Dutch Women and Balinese Men: Intimacies, Popular Discourses and Citizenship Rights

Pages 332-345 | Published online: 02 Dec 2008
 

Abstract

The present article looks how intimate liaisons between Dutch women and Balinese men are intertwined in complex and sometimes paradoxical ways in regard to class position, gender ideologies and immigration policy in the contemporary Netherlands. Central to this analysis is a dialogue between Dutch women, their Balinese partners and popular discourse about Dutch women who marry ‘the other men’. I examine how citizenship regulations that play a significant role in interfamilial relations of interdependency form complex gender dynamics, and how Dutch women's rhetoric about the emancipation of Dutch women and desire for a companionate marriage tend to collide with the practices of everyday life. I argue that gender ideologies in these cross-cultural liaisons are conceptualised and reconceptualised in relation to ‘gender imaginings’. I suggest that the ideals of companionate marriage, favoured by Dutch women, are linked directly to ideals of modernity and individualism, in which particular scripts of gender relations are used to differentiate progressive individuals from those who are not.

Notes

1. There is a vast literature on this subject. See, for example, Constable (Citation2003). The main countries of origin for family reunification of foreigners are Turkey, Morocco and Suriname. The majority of women marrying Dutch men come from the former Soviet States, Poland, Thailand, The Philippines and Colombia (Gulièová-Grethe Citation2004).

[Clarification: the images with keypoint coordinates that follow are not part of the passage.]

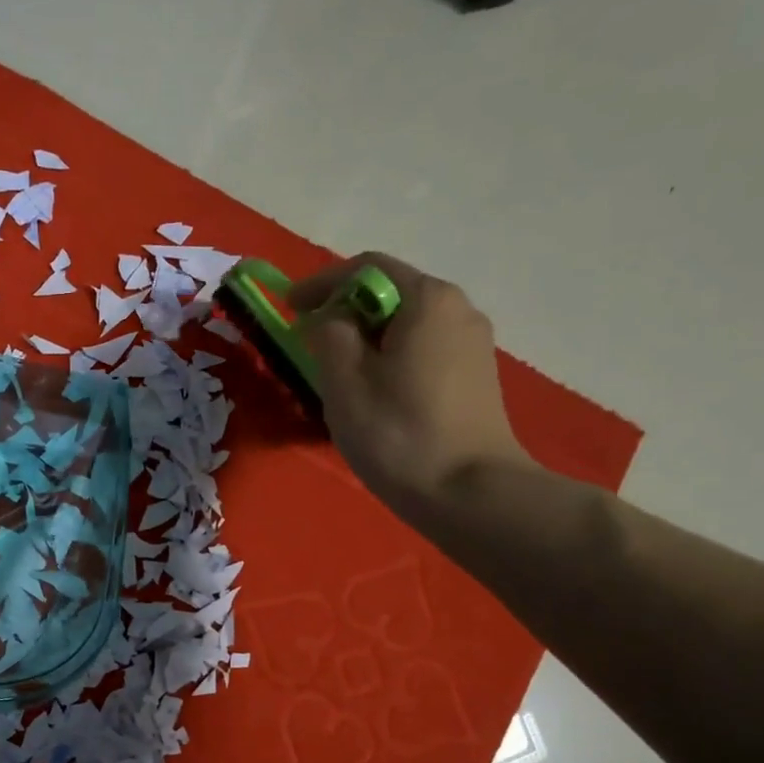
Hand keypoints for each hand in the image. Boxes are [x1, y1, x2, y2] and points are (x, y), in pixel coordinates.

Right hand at [289, 254, 533, 507]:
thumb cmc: (398, 433)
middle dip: (345, 312)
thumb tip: (328, 320)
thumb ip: (329, 335)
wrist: (469, 493)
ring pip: (407, 326)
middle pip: (390, 294)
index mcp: (427, 300)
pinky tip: (374, 393)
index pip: (366, 269)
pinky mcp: (475, 378)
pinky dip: (390, 358)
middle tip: (310, 343)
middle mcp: (458, 310)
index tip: (288, 307)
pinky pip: (422, 351)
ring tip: (337, 373)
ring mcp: (472, 344)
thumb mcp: (345, 381)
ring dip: (367, 339)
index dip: (320, 284)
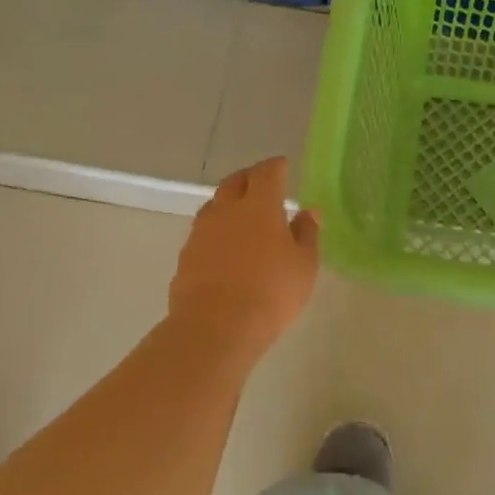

2. However, this classification is crucially important because it is related directly to the question of self-identity: most Balinese generally regard themselves as such, rather than as Indonesians.

3. For Tsing, gender imaginings are ‘both ideas about gender and gender-differentiated deployments of the imagination’. Tsing further argues that these gender imaginings are as much local as they are global (Tsing Citation1996, p. 295).

4. For a detailed discussion on Occidentalism, see Carrier (Citation1995).

5. ‘Cultural tourism’ was introduced in direct response to the 1970s Balinese government policy on ‘mass tourism’. The main aim of this tourist project was to protect Balinese society in two ways: first, it was to confine foreigners to tourist enclaves; and, second, it proposed ‘isolated movement’ involving the mass transport of tourists to sites of interest (McCarthy Citation1994).

6. From the 1990s, the Dutch state policy towards foreigners shifted from discourses of multiculturalism towards discourses of integration, which later resulted in new policies (Vermeulen & Rinus Citation2000, p. 21). From 1998 and implementation of the new policy on integration, the discourse of Dutch ‘common norms and values’ as a measure towards which the ethnic minorities should progress entered the sphere of everyday life (Dragojlovic Citation2008).